The future spotlights matches with Yale and Princeton, who currently share the intercollegiate league lead with the Crimson, and, typical of Big Three battles, this promises to be a honey, as the eyes of squash fortune are also shining on the Bulldog and Tiger this year. Besides their regular intercollegiate play, the Varsity may enter the national championships in Boston at the end of February. Most important, however, are the intercollegiate singles championships at the start of March. The Crimson will probably enter its top trio in this competition which will bring together over 20 of the East's top racquet-swishing colleges.
Standout among this year's squashmen is Adam Foster, whose smart playing has sparked the team for two seasons. In number two spot is Bill Weight man, whose mother is the donor of the Wightman Cup in tennis. Other regulars are George Stevens, Milt Heath, and Lane McGovern, whom earlier this year Coach Barnaby described as the most improved of his men.
Saturday, Foster will journey to New York, together with the top men from Yale and Princeton, to compete in the annual Harry Cowles tournament, which attracts some of the highest-ranking squash players in the land. Cowles, often termed the "Babe Ruth of squash," was Barnaby's predecessor in the Crimson coaching berth.

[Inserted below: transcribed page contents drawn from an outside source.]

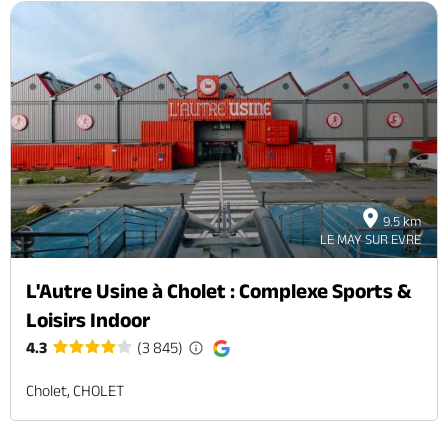
9.5 km
LE MAY SUR EVRE
L'Autre Usine à Cholet : Complexe Sports &
Loisirs Indoor
4.3
(3 845)
Cholet, CHOLET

While the college front has remained clear, the metropolitan league in which five Crimson teams participate in almost daily matches, has presented some problems. Here, the squash men are having their hands full with older, more experienced teams from such clubs as the Union Boat Club, University Club, and Harvard Club of Boston, which claims some of the sharpest players around the Hub. But standings here mean little to the Crimson, as court men repeat the old story; it's experience that counts.